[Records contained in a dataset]
════
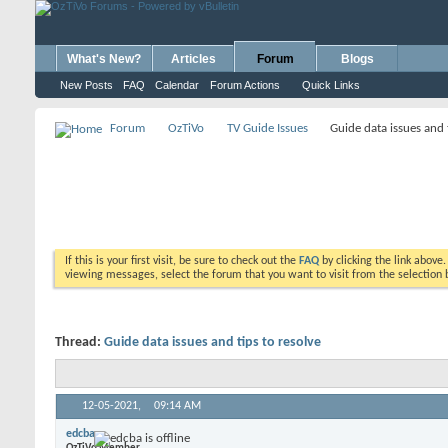
What's New?
Articles
Forum
Blogs
New Posts
FAQ
Calendar
Forum Actions
Quick Links
Forum
OzTiVo
TV Guide Issues
Guide data issues and 
If this is your first visit, be sure to check out the
FAQ
by clicking the link above
viewing messages, select the forum that you want to visit from the selection 
Thread:
Guide data issues and tips to resolve
12-05-2021,
09:14 AM
edcba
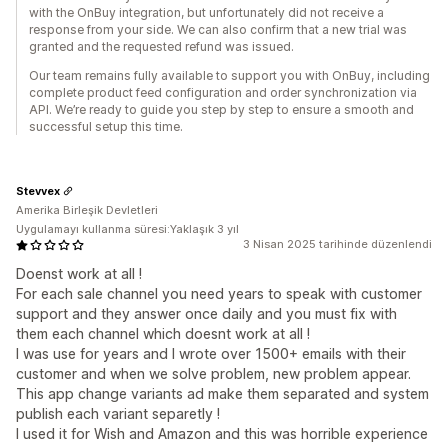
with the OnBuy integration, but unfortunately did not receive a
response from your side. We can also confirm that a new trial was
granted and the requested refund was issued.
Our team remains fully available to support you with OnBuy, including
complete product feed configuration and order synchronization via
API. We’re ready to guide you step by step to ensure a smooth and
successful setup this time.
Stevvex
Amerika Birleşik Devletleri
Uygulamayı kullanma süresi:Yaklaşık 3 yıl
3 Nisan 2025 tarihinde düzenlendi
Doenst work at all !
For each sale channel you need years to speak with customer
support and they answer once daily and you must fix with
them each channel which doesnt work at all !
I was use for years and I wrote over 1500+ emails with their
customer and when we solve problem, new problem appear.
This app change variants ad make them separated and system
publish each variant separetly !
I used it for Wish and Amazon and this was horrible experience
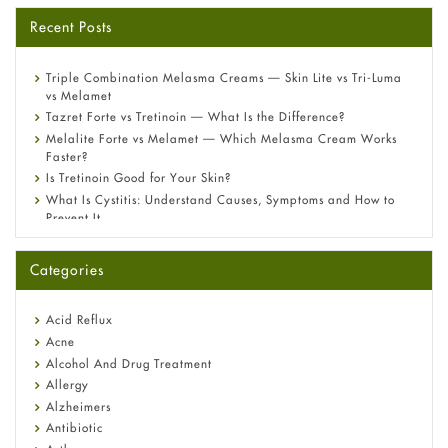
Recent Posts
Triple Combination Melasma Creams — Skin Lite vs Tri-Luma
vs Melamet
Tazret Forte vs Tretinoin — What Is the Difference?
Melalite Forte vs Melamet — Which Melasma Cream Works
Faster?
Is Tretinoin Good for Your Skin?
What Is Cystitis: Understand Causes, Symptoms and How to
Prevent It
A-Ret Gel 0.025% vs 0.05% vs 0.1% — Which Strength Is Right
for You?
Categories
Omeprazole: Everything you need to know about this acid
reflux medicine
Fetal Alcohol Syndrome: Understand Symptoms, Causes,
Acid Reflux
Diagnosis & Treatment Guide
Acne
Alcohol And Drug Treatment
Allergy
Alzheimers
Antibiotic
════
» **Work to complete**:
What belongs in the answer is each line above, reproduced exactly, and no picture.

» **Task response**:
What's New?
Articles
Forum
Blogs
New Posts
FAQ
Calendar
Forum Actions
Quick Links
Forum
OzTiVo
TV Guide Issues
Guide data issues and 
If this is your first visit, be sure to check out the
FAQ
by clicking the link above
viewing messages, select the forum that you want to visit from the selection 
Thread:
Guide data issues and tips to resolve
12-05-2021,
09:14 AM
edcba
with the OnBuy integration, but unfortunately did not receive a
response from your side. We can also confirm that a new trial was
granted and the requested refund was issued.
Our team remains fully available to support you with OnBuy, including
complete product feed configuration and order synchronization via
API. We’re ready to guide you step by step to ensure a smooth and
successful setup this time.
Stevvex
Amerika Birleşik Devletleri
Uygulamayı kullanma süresi:Yaklaşık 3 yıl
3 Nisan 2025 tarihinde düzenlendi
Doenst work at all !
For each sale channel you need years to speak with customer
support and they answer once daily and you must fix with
them each channel which doesnt work at all !
I was use for years and I wrote over 1500+ emails with their
customer and when we solve problem, new problem appear.
This app change variants ad make them separated and system
publish each variant separetly !
I used it for Wish and Amazon and this was horrible experience
Recent Posts
Triple Combination Melasma Creams — Skin Lite vs Tri-Luma
vs Melamet
Tazret Forte vs Tretinoin — What Is the Difference?
Melalite Forte vs Melamet — Which Melasma Cream Works
Faster?
Is Tretinoin Good for Your Skin?
What Is Cystitis: Understand Causes, Symptoms and How to
Prevent It
A-Ret Gel 0.025% vs 0.05% vs 0.1% — Which Strength Is Right
for You?
Categories
Omeprazole: Everything you need to know about this acid
reflux medicine
Fetal Alcohol Syndrome: Understand Symptoms, Causes,
Acid Reflux
Diagnosis & Treatment Guide
Acne
Alcohol And Drug Treatment
Allergy
Alzheimers
Antibiotic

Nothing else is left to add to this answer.